Publié le 2 mars 2021 par : M. Orphelin, Mme Batho, Mme Bagarry, Mme Cariou, M. Chiche, Mme Forteza, Mme Gaillot, M. Julien-Laferrière, Mme Valérie Petit, M. Villani.
Après l’article L. 211‑20 du code de l’organisation judiciaire, il est inséré un article L. 211‑21 ainsi rédigé :
« Art. L. 211‑21. – Un ou plusieurs tribunaux judiciaires spécialement désignés connaissent des actions relatives au devoir de vigilance fondées sur les articles L. 225‑102‑4 et L. 225‑102‑5 du code de commerce. »
Cet amendement a pour objet de permettre d’attribuer compétence à un ou plusieurs tribunaux judiciaires qui seront désignés par décret pour connaître des actions fondées sur les articles L. 225- 102-4 et L. 225-102-5 du code de commerce, relatifs au devoir de vigilance des sociétés mères et des entreprises donneuses d’ordre, instauré par la loi n°2017-399 du 27 mars 2017.
Ce devoir de vigilance se matérialise par l’obligation de réaliser un plan de vigilance permettant d’identifier les risques et de prévenir les atteintes graves à l’environnement mais aussi envers les droits humains et les libertés fondamentales, la santé et la sécurité des personnes, par l’obligation de le mettre en œuvre de manière effective et de le publier. Il n’est pas souhaitable d’étendre la compétence des pôles civils environnementaux prévus par l’article 8 bis A de ce projet de loi, dès lors que le devoir de vigilance excède la seule matière environnementale et que le caractère à la fois restreint en volume et très spécifique de ce contentieux ne justifie pas la spécialisation d’une juridiction par cour d’appel.
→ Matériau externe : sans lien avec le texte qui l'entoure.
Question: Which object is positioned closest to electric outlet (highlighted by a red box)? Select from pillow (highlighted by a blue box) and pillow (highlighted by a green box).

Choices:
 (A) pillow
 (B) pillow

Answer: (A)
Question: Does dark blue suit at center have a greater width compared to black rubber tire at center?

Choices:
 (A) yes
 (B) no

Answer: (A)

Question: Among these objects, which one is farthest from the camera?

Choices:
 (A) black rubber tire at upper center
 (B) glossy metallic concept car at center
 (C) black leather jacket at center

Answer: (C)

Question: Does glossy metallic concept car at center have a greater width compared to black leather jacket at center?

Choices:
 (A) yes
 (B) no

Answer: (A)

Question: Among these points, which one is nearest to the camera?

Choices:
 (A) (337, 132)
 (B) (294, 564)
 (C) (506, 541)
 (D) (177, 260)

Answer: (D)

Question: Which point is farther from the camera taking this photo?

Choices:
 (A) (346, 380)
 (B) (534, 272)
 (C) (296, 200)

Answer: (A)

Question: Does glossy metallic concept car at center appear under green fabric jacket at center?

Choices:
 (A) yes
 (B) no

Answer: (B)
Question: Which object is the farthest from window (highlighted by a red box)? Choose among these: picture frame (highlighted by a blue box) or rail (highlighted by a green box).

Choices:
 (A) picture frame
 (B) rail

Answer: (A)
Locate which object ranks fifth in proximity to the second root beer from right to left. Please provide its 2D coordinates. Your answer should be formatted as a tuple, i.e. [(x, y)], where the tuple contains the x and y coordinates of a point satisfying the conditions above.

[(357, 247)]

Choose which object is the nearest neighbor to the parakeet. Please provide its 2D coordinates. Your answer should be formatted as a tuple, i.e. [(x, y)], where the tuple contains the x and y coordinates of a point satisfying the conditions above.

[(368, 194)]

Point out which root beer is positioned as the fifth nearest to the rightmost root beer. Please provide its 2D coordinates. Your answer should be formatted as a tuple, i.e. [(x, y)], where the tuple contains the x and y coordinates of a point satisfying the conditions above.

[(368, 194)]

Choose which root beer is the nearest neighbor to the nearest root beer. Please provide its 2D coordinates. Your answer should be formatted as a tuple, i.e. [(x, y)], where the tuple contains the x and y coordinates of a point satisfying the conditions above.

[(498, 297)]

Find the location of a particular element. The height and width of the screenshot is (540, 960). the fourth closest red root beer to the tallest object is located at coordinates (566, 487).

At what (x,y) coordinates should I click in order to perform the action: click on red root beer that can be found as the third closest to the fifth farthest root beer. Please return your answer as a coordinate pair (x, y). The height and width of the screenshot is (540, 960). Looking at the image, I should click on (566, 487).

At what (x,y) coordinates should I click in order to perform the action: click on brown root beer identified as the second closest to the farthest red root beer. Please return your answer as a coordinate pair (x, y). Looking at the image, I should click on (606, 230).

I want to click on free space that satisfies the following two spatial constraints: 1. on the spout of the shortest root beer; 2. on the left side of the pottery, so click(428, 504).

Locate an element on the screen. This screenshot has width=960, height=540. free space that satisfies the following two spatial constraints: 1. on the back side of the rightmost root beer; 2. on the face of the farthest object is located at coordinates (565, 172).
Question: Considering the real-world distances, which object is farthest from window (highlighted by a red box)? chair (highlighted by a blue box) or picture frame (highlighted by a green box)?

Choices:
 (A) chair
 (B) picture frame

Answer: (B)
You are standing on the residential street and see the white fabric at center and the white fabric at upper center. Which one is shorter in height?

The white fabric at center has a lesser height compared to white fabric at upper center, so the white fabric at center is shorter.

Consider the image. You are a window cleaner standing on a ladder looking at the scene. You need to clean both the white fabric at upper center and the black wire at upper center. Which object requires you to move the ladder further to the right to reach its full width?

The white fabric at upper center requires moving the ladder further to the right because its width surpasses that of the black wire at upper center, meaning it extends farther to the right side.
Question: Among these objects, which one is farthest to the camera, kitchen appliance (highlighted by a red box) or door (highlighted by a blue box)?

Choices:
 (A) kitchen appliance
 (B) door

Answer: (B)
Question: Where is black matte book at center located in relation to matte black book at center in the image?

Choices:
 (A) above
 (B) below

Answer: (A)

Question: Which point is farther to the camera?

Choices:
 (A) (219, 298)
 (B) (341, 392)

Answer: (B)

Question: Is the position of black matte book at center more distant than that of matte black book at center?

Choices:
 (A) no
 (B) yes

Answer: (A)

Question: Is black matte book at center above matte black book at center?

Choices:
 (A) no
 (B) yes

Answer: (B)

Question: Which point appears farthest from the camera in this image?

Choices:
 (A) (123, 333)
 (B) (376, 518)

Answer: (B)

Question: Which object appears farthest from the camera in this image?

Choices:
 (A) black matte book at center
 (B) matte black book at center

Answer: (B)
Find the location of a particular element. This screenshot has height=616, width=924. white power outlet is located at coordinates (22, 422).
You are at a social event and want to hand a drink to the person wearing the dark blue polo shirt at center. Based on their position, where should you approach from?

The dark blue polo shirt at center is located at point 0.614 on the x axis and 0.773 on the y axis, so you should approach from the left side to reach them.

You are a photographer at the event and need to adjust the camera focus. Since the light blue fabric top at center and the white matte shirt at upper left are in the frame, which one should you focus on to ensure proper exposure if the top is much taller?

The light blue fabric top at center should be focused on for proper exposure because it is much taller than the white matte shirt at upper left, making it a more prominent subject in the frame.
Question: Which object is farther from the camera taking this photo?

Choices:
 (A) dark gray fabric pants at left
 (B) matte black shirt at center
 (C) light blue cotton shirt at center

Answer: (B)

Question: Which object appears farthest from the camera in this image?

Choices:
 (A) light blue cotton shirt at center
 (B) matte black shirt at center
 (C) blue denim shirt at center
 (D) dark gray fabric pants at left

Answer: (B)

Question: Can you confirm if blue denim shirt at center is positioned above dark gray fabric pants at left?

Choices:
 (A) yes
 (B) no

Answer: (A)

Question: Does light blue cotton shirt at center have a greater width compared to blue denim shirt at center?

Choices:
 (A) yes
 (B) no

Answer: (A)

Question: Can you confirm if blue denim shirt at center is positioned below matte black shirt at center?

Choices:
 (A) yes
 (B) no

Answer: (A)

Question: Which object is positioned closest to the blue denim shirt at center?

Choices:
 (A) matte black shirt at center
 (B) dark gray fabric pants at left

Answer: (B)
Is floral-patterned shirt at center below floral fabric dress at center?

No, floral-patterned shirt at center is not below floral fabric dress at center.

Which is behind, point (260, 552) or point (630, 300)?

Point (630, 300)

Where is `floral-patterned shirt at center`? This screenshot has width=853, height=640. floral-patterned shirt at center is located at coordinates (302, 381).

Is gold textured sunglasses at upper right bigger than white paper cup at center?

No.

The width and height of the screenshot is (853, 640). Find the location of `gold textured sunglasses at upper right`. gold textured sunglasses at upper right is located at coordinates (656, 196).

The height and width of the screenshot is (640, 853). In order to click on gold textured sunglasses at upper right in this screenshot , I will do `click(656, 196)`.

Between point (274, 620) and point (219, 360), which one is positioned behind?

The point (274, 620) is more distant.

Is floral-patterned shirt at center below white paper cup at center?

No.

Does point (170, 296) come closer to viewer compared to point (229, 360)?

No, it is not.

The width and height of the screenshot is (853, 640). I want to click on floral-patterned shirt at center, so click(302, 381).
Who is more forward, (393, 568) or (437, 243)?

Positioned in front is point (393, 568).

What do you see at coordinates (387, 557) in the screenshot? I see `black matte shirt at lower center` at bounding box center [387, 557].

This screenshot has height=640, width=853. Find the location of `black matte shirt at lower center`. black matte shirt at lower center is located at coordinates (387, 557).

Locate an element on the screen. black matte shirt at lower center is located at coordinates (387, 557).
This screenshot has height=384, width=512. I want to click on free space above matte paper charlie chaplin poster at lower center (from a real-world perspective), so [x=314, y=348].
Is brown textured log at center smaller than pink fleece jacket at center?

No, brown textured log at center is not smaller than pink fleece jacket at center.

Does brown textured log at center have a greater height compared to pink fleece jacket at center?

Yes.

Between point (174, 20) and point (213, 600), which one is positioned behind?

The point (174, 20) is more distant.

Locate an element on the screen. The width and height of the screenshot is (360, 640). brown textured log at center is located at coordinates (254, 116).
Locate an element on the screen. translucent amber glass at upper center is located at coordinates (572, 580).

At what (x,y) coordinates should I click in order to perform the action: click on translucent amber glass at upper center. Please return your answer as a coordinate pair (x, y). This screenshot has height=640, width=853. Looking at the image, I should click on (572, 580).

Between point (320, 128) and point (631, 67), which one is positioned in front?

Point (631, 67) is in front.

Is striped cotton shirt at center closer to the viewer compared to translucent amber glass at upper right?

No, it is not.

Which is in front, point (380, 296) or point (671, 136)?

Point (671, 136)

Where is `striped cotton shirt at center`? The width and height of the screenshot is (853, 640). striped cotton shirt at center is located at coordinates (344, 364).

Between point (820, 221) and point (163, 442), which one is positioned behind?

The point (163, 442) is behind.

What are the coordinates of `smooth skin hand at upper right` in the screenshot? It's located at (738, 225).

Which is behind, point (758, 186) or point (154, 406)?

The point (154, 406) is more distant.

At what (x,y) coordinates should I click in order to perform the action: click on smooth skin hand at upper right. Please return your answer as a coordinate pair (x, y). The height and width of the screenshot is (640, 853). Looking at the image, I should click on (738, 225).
Une clarification de la compétence juridictionnelle pour ce contentieux qui touche à l’environnement est néanmoins nécessaire. En effet, conformément à l’article 1Er de la loi n°2017-399, la mise en demeure infructueuse d’une société de respecter les obligations prévues au I de cet article peut donner lieu à la saisine d’une juridiction à la demande de toute personne justifiant d'un intérêt à agir. Le président du tribunal, statuant en référé, peut être saisi aux mêmes fins. En outre, conformément à l’article 2 de la loi n°2017-399, la responsabilité des auteurs de manquements au devoir de vigilance peut être engagée dans les conditions de la responsabilité civile extracontractuelle, telles que prévues aux articles 1240 et 1241 du code civil. Cependant, les premières actions judiciaires en cours soulignent l’existence d’une incertitude entre compétence du tribunal judiciaire et compétence du tribunal de commerce.
Cet amendement permet de lever cette incertitude. La volumétrie de ce contentieux complexe est nécessairement limitée dès lors que cette obligation ne concerne que les entreprises d’une certaine dimension, ce qui justifie pleinement la spécialisation d’un ou plusieurs tribunaux judiciaires. Par ailleurs, la forte technicité de ce contentieux justifie qu’il soit confié à des magistrats particulièrement spécialisés. Cet amendement est issu d'un travail conjoint avec le cabinet du garde des Sceaux et le député Dominique Potier, rapporteur de la loi sur le devoir de vigilance en 2017.
Cet amendement est issu d'une proposition de l'UICN portée par Matthieu Orphelin en Commission des Lois au Projet de loi Parquet européen et Justice Pénale Spécialisée et qui a été retravaillée avec les acteurs cités pour parvenir à cette écriture.